Source data:
————————

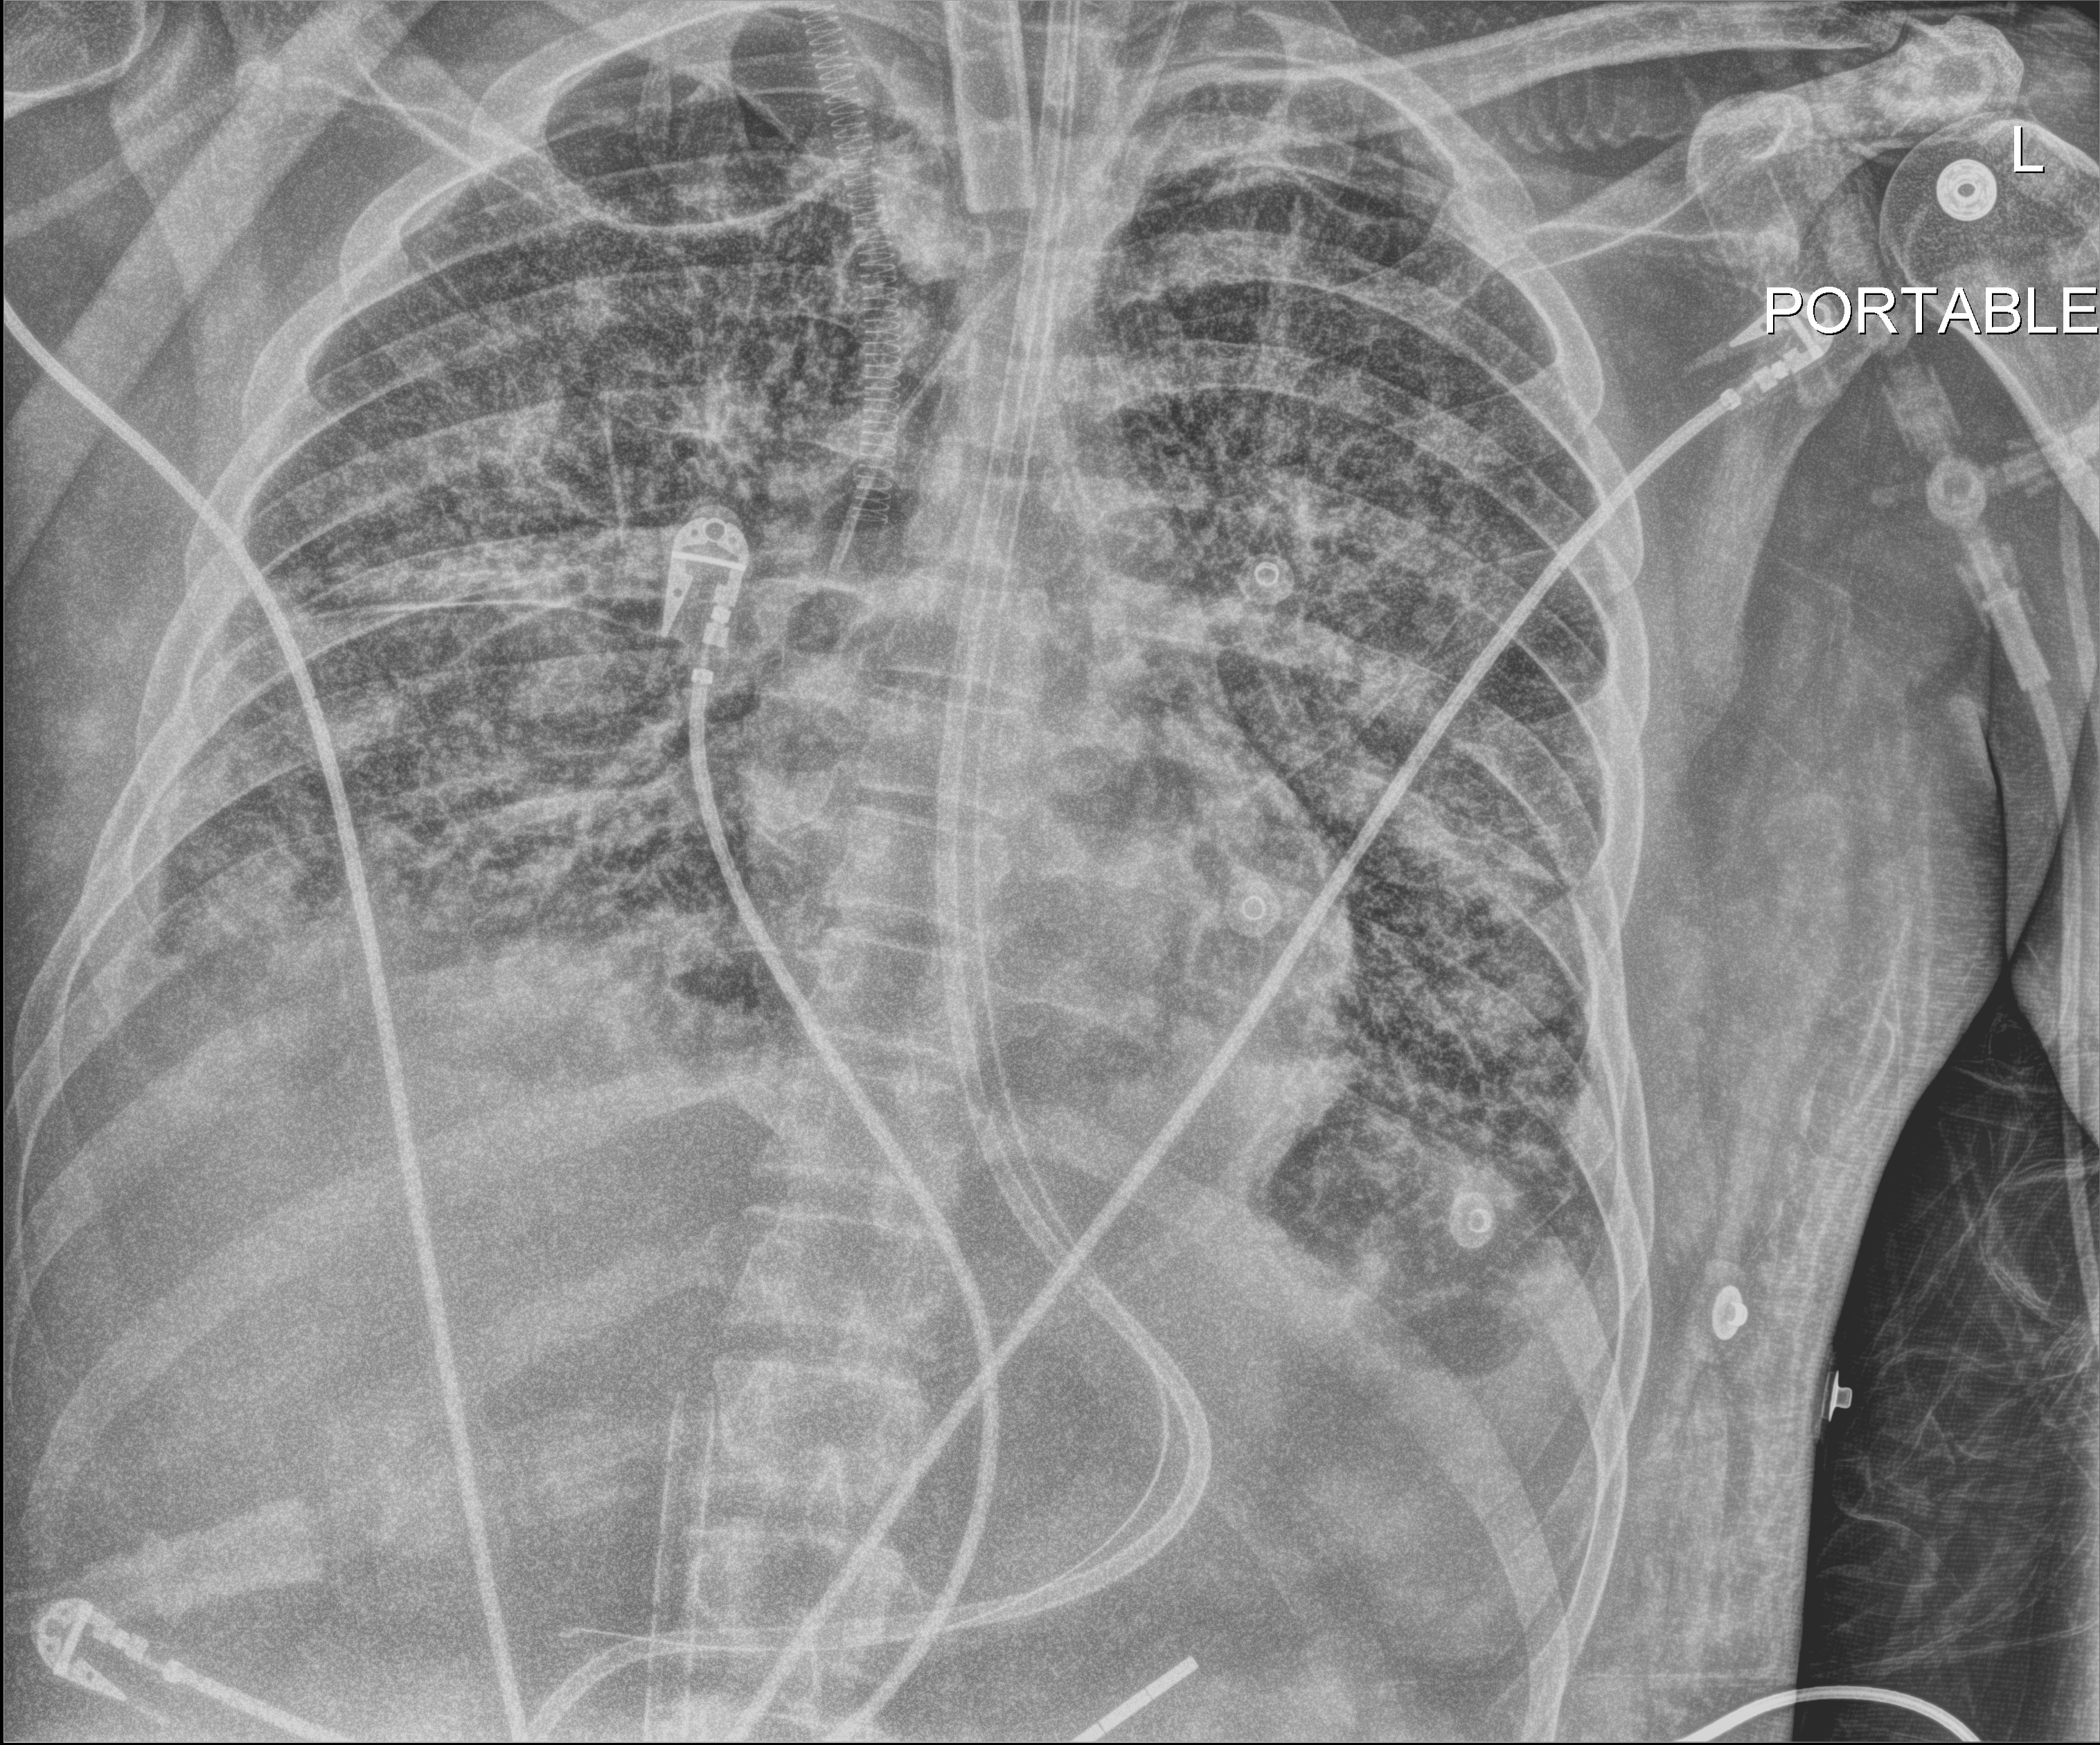
Bedside chest radiograph (digital radiography); anteroposterior (AP) projection. Adult patient hospitalised with COVID-19, age 18–59 years.
Admission-level facts for this patient (not findings on this image; timing relative to this image not recorded):
- mechanically ventilated during this hospital stay: yes
- admitted to intensive care during this hospital stay: yes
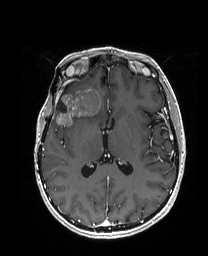
Brain MRI from a brain-tumour surgery series, one axial slice. Position 88 of 192 along the scan axis. T1-weighted post-contrast. 208 × 256 image matrix, field of view 203 × 250 mm. Case-level facts recorded for this patient, not image findings: histopathology: Metastatic Carcinoma from Breast primary.
Structures marked on this image (outlined manually by an expert reader):
- previous resection cavity: box from (x=57, y=85) to (x=68, y=112) px
- tumour: (x=55, y=87)–(x=104, y=127)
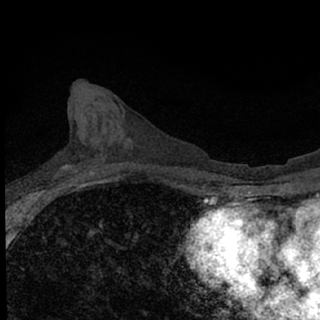
Breast MRI (dynamic contrast-enhanced), one axial slice. Cropped to one breast. Dynamic contrast-enhanced series, time point 2 of 7 at this slice position (early post-contrast). 1.5 T. TE 3.1 ms, TR 6.4 ms. 2.4 mm slice thickness. 320 × 320 image matrix, field of view 150 × 150 mm. Female patient.
Structures marked on this image (semi-automatically segmented with operator editing):
- enhancing-tissue mask used for the functional tumour volume (all voxels passing the contrast-enhancement thresholds inside the analysis volume; usually the tumour): bounding box (x1, y1, x2, y2) in pixels: (51, 165, 85, 189)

————————

If an entry holds a picture, leave the picture out and repeat the rest exactly.

EXERCISE ANSWER
Bedside chest radiograph (digital radiography); anteroposterior (AP) projection. Adult patient hospitalised with COVID-19, age 18–59 years.
Admission-level facts for this patient (not findings on this image; timing relative to this image not recorded):
- mechanically ventilated during this hospital stay: yes
- admitted to intensive care during this hospital stay: yes
Brain MRI from a brain-tumour surgery series, one axial slice. Position 88 of 192 along the scan axis. T1-weighted post-contrast. 208 × 256 image matrix, field of view 203 × 250 mm. Case-level facts recorded for this patient, not image findings: histopathology: Metastatic Carcinoma from Breast primary.
Structures marked on this image (outlined manually by an expert reader):
- previous resection cavity: box from (x=57, y=85) to (x=68, y=112) px
- tumour: (x=55, y=87)–(x=104, y=127)
Breast MRI (dynamic contrast-enhanced), one axial slice. Cropped to one breast. Dynamic contrast-enhanced series, time point 2 of 7 at this slice position (early post-contrast). 1.5 T. TE 3.1 ms, TR 6.4 ms. 2.4 mm slice thickness. 320 × 320 image matrix, field of view 150 × 150 mm. Female patient.
Structures marked on this image (semi-automatically segmented with operator editing):
- enhancing-tissue mask used for the functional tumour volume (all voxels passing the contrast-enhancement thresholds inside the analysis volume; usually the tumour): bounding box (x1, y1, x2, y2) in pixels: (51, 165, 85, 189)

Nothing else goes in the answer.